On the other side of the jutting point a bluff of red clay and crumbling
rock continued round a wide bay. Where the rim of the blue water lay
thin on this beach there showed a purple band, shading upward into the
dark jasper red of damp earth in the lower cliff. The upper part of the
cliff was very dry, and the earth was pink, a bright earthen pink. This
ribbon of shaded reds lay all along the shore. The land above it was
level and green.
At the other horn of the bay a small town stood; its white houses, seen
through the trembling lens of evaporating water, glistened with almost
pearly brightness between the blue spaces of sky and water. All the
scene was drenched in sunlight in those spring days.

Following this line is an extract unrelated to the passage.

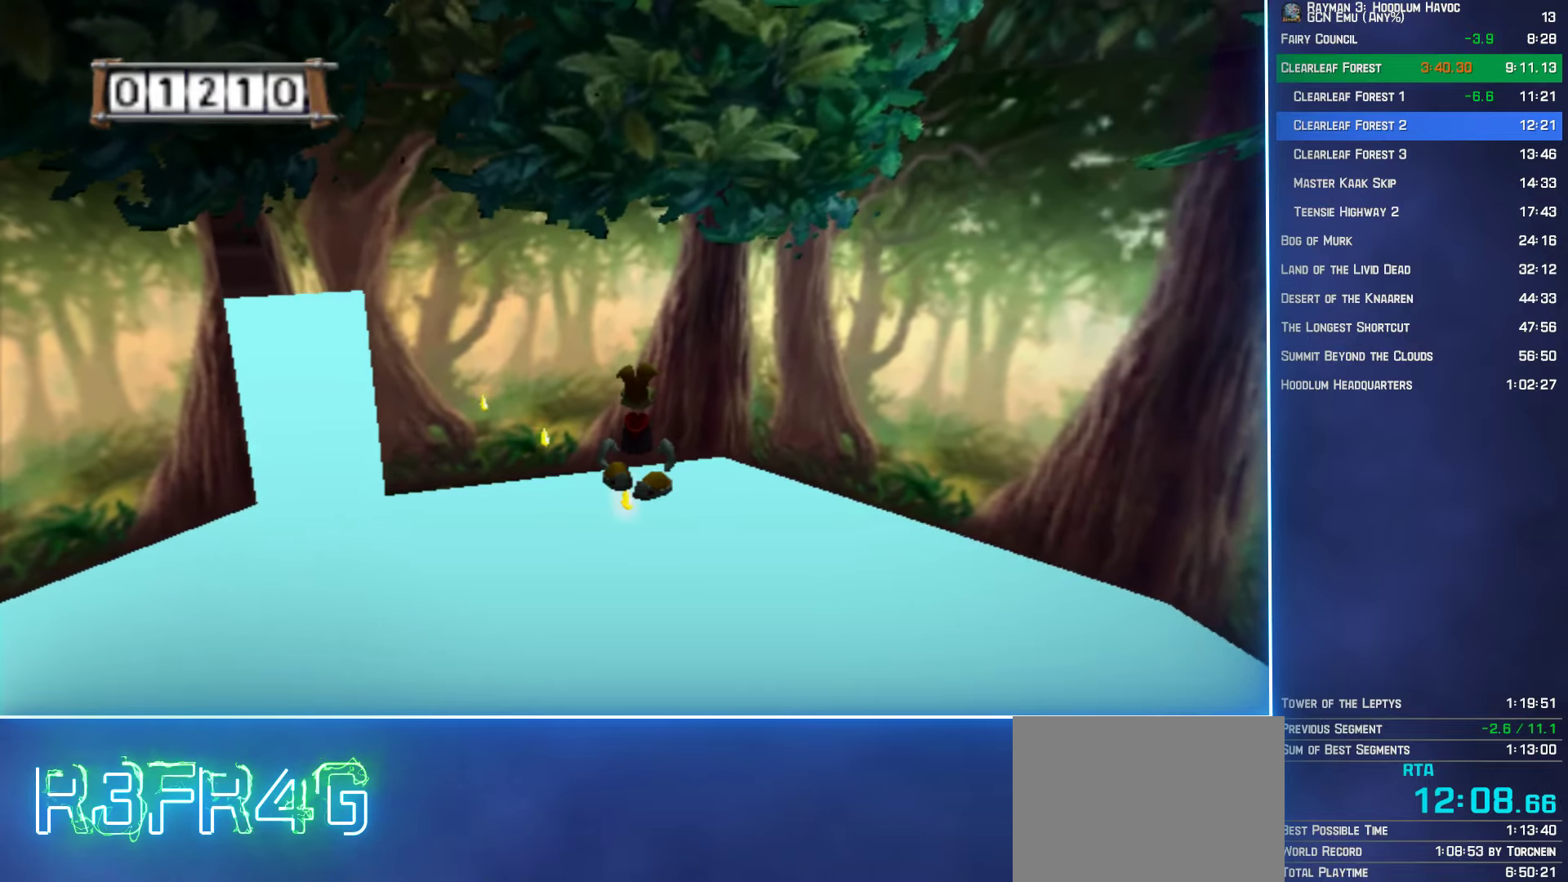
{"buttons": ["A"], "left_stick": "up", "right_stick": "center", "button_events": []}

The town, Montrose by name, was fifteen miles away, counting miles by
the shore. The place where Caius was busy was unfrequented, for the land
near was not fertile, and a wooded tract intervened between it and the
better farms of the neighbourhood. The home of the lost child and one
other poor dwelling were the nearest houses, but they were not very
near.
Caius did not attempt to carve his inscription on the mutable sandstone.
It was quite possible to obtain a slab of hard building-stone and
material for cement, and after carting them himself rather secretly to
the place, he gradually hewed a deep recess for the tablet and cemented
it there, its face slanting upward to the blue sky for greater safety.